Page images and extracted text:
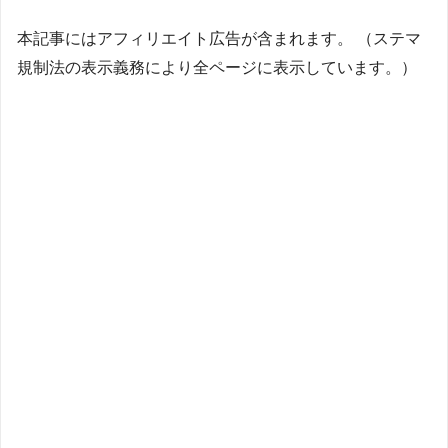
本記事にはアフィリエイト広告が含まれます。 （ステマ
規制法の表示義務により全ページに表示しています。）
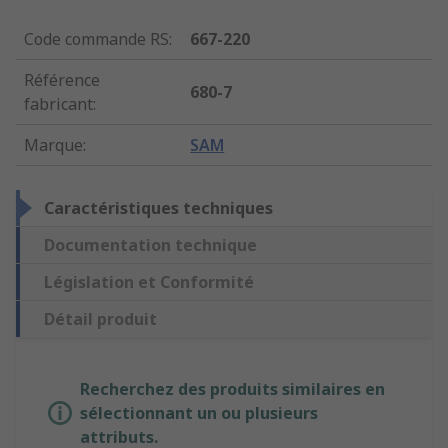
Code commande RS
:
667-220
Référence
680-7
fabricant
:
Marque
:
SAM
Caractéristiques techniques
Documentation technique
Législation et Conformité
Détail produit
Recherchez des produits similaires en
sélectionnant un ou plusieurs
attributs.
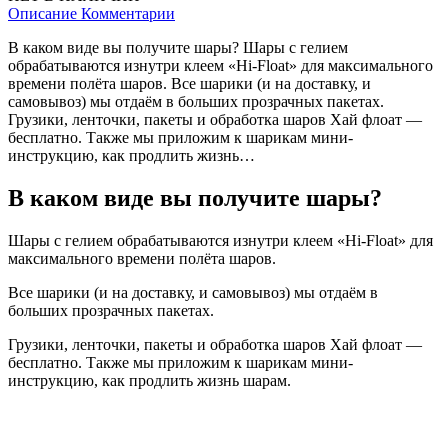
Описание
Комментарии
В каком виде вы получите шары? Шары с гелием
обрабатываются изнутри клеем «Hi-Float» для максимального
времени полёта шаров. Все шарики (и на доставку, и
самовывоз) мы отдаём в больших прозрачных пакетах.
Грузики, ленточки, пакеты и обработка шаров Хай флоат —
бесплатно. Также мы приложим к шарикам мини-
инструкцию, как продлить жизнь…
В каком виде вы получите шары?
Шары с гелием обрабатываются изнутри клеем «Hi-Float» для
максимального времени полёта шаров.
Все шарики (и на доставку, и самовывоз) мы отдаём в
больших прозрачных пакетах.
Грузики, ленточки, пакеты и обработка шаров Хай флоат —
бесплатно. Также мы приложим к шарикам мини-
инструкцию, как продлить жизнь шарам.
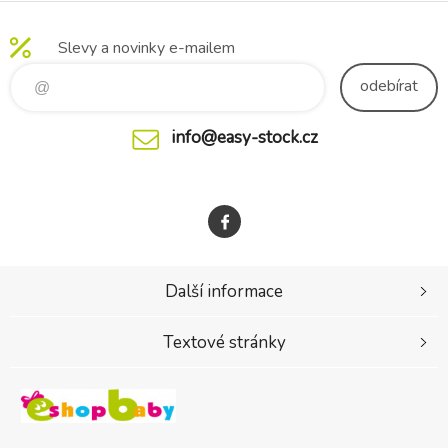
chrastí. Chrastítko podporuje
Rozměry krabice: 28 x 28 x
rozvoj jemné motoriky dítěte
11 cm Vhodné pro děti od
Slevy a novinky e-mailem
i je
narození.
odebírat
info@easy-stock.cz
Další informace
Textové stránky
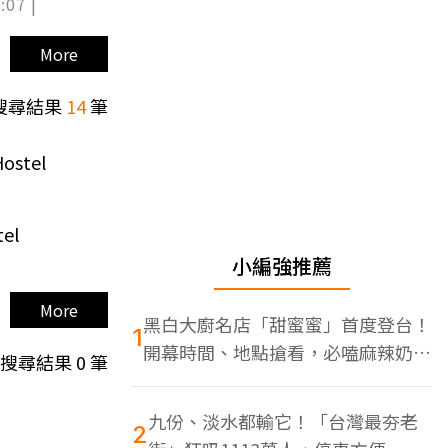
:07 |
More
搜尋結果
14
筆
stel
el
小編強推薦
More
黑白大廚名店「甜蜜蜜」首度登台！
1
開幕時間、地點搶看，必嗑麻辣奶油
搜尋結果
0
筆
蝦
九份、淡水都輸它！「台灣最夯老
2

_EXERCISE AIM:_ Exactly reproduce each entry, but drop the pictures.

_TASK OUTPUT:_
本記事にはアフィリエイト広告が含まれます。 （ステマ
規制法の表示義務により全ページに表示しています。）
Code commande RS
:
667-220
Référence
680-7
fabricant
:
Marque
:
SAM
Caractéristiques techniques
Documentation technique
Législation et Conformité
Détail produit
Recherchez des produits similaires en
sélectionnant un ou plusieurs
attributs.
Описание
Комментарии
В каком виде вы получите шары? Шары с гелием
обрабатываются изнутри клеем «Hi-Float» для максимального
времени полёта шаров. Все шарики (и на доставку, и
самовывоз) мы отдаём в больших прозрачных пакетах.
Грузики, ленточки, пакеты и обработка шаров Хай флоат —
бесплатно. Также мы приложим к шарикам мини-
инструкцию, как продлить жизнь…
В каком виде вы получите шары?
Шары с гелием обрабатываются изнутри клеем «Hi-Float» для
максимального времени полёта шаров.
Все шарики (и на доставку, и самовывоз) мы отдаём в
больших прозрачных пакетах.
Грузики, ленточки, пакеты и обработка шаров Хай флоат —
бесплатно. Также мы приложим к шарикам мини-
инструкцию, как продлить жизнь шарам.
chrastí. Chrastítko podporuje
Rozměry krabice: 28 x 28 x
rozvoj jemné motoriky dítěte
11 cm Vhodné pro děti od
Slevy a novinky e-mailem
i je
narození.
odebírat
info@easy-stock.cz
Další informace
Textové stránky
:07 |
More
搜尋結果
14
筆
stel
el
小編強推薦
More
黑白大廚名店「甜蜜蜜」首度登台！
1
開幕時間、地點搶看，必嗑麻辣奶油
搜尋結果
0
筆
蝦
九份、淡水都輸它！「台灣最夯老
2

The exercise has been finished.